Your task: Extend the excerpt about the launch of the It Gets Better video project, picking up directly after its final sentence.

There’s joy coming for you. So stay with us. It gets better.
Jules Skloot is a performer, choreographer, and educator working to make things better every day in Brooklyn, New York.
INTRODUCTION
One hundred videos.
That was the goal, and it seemed ambitious: one hundred videos—best-case scenario: two hundred videos—made by lesbian, gay, bisexual, and transgender adults for lesbian, gay, bisexual, and transgender youth.
I was sitting in a hotel room in Bloomington, Indiana, when I began to suspect that we were going to see a lot more than one hundred videos. The video that I had made with my husband, Terry, a week earlier, the very first It Gets Better video, had been live on YouTube for just a few hours when e-mails and likes and friend requests started coming in so fast that my computer crashed. The second It Gets Better video arrived within twenty-four hours. Three days later we hit one hundred videos. Before the end of the first week, we hit one thousand videos.

Extracted information:

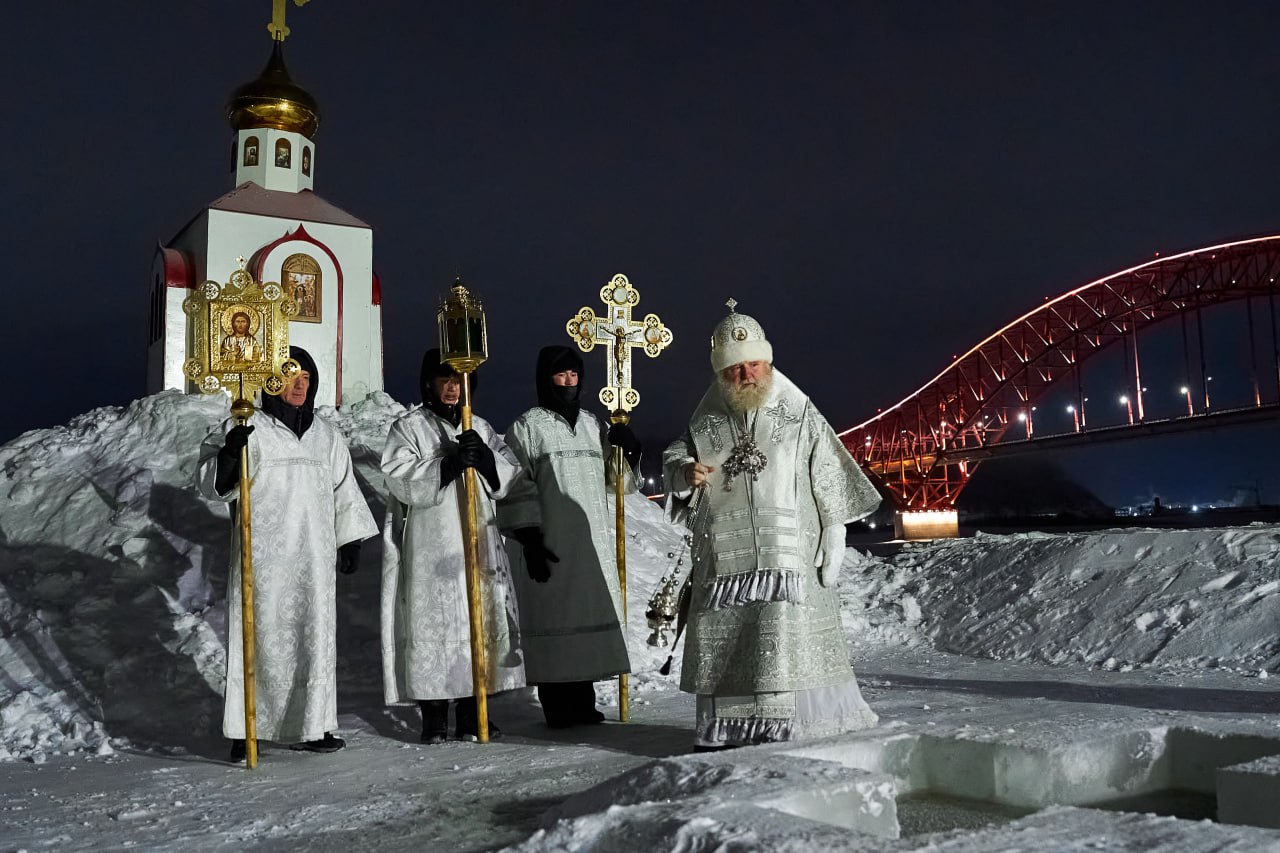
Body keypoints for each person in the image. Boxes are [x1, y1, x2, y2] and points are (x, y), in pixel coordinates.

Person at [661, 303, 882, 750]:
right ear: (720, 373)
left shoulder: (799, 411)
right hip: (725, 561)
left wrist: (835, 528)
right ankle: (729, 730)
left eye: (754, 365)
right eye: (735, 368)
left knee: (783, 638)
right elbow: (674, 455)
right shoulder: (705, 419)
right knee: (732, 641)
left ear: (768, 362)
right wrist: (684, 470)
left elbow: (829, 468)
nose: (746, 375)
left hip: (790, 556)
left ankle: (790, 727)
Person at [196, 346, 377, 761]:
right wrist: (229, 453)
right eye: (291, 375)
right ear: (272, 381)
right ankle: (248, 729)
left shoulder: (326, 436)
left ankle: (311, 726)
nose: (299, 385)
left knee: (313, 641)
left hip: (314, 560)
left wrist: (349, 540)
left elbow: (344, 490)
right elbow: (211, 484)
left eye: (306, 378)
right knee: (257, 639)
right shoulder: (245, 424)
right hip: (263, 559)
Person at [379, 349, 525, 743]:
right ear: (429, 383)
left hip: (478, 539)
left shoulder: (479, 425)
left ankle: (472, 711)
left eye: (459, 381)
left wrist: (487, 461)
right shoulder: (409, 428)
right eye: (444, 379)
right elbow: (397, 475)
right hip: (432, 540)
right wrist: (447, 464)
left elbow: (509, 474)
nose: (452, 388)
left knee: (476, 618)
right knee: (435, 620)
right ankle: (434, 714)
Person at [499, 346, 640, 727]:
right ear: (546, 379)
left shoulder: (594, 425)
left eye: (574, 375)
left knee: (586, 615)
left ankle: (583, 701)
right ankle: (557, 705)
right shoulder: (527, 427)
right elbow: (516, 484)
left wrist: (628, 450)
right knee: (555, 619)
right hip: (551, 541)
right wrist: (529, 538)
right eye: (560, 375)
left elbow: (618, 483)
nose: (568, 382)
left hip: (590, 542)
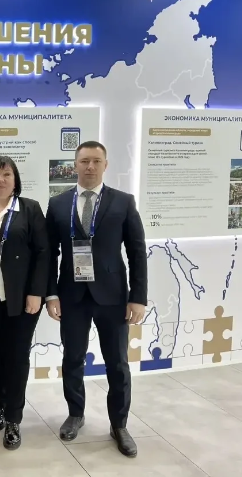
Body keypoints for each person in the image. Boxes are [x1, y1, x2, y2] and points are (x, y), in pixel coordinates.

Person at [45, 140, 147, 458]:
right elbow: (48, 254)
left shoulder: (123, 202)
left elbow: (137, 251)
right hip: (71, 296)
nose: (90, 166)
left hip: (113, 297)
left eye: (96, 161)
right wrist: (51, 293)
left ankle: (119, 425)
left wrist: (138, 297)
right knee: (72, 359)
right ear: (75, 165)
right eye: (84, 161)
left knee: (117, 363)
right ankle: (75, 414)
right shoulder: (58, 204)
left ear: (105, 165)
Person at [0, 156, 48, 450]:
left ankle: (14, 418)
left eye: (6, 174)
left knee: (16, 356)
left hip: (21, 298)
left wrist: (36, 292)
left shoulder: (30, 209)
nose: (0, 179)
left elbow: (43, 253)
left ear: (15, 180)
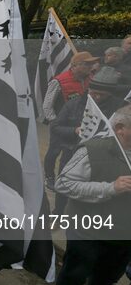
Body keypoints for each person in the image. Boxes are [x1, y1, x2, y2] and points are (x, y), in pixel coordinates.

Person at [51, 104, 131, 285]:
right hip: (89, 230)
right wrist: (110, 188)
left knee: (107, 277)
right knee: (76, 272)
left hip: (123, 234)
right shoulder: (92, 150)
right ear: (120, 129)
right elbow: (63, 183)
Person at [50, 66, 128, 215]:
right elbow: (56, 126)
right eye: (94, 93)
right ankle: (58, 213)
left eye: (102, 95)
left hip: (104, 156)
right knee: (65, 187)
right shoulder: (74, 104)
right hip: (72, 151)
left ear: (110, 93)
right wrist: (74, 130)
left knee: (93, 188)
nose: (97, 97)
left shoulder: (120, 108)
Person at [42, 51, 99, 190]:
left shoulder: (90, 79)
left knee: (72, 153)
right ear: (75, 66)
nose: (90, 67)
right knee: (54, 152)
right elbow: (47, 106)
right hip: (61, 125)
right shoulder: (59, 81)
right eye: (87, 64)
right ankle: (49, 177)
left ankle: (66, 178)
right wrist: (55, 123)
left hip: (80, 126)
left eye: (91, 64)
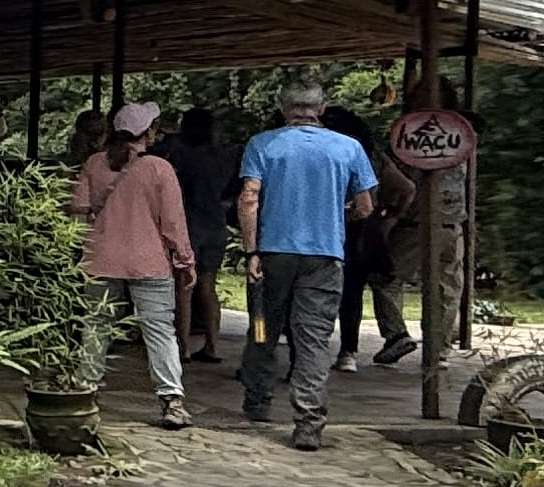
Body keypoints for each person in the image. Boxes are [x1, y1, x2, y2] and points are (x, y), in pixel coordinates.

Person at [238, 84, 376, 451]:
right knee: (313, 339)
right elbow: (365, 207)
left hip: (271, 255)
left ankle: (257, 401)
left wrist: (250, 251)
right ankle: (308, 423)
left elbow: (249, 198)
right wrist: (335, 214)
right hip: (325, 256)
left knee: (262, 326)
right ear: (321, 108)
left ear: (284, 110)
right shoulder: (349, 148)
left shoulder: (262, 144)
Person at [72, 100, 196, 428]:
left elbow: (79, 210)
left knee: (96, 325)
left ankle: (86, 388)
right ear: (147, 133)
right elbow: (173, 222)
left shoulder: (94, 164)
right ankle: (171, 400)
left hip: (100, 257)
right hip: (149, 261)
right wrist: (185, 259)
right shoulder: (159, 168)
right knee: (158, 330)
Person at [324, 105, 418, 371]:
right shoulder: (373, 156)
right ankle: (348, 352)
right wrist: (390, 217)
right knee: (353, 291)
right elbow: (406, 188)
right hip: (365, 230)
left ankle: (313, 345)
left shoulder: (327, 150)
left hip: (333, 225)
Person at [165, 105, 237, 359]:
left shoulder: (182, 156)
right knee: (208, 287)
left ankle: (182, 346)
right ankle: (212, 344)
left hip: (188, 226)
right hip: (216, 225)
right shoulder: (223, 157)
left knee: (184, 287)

Exercise response:
Terry and I were relieved to learn that we weren’t the only people out there who wanted to reach out to LGBT kids in crisis.
Justin Aaberg was just fifteen when he killed himself in the summer of 2010. He came out at thirteen, and endured years of bullying at the hands of classmates in a suburban Minnesota high school. Justin hanged himself in his bedroom; his mother found his body.
Billy Lucas, also fifteen, wasn’t gay-identified but he was perceived to be gay by his classmates in Greensburg, Indiana. His tormentors threatened him, called him a fag, and urged him to kill himself. Billy hanged himself in a barn on his grandmother’s property in early September of 2010. His mother found his body.
Reading about Justin and Billy was emotionally crushing—I was particularly outraged to learn that “Christian” parents were blocking efforts to address the rampant anti-gay bullying at Justin’s school, claiming that doing so would somehow infringe upon the “religious freedom” of their straight children—and I began to think about the problem of anti-gay bullying.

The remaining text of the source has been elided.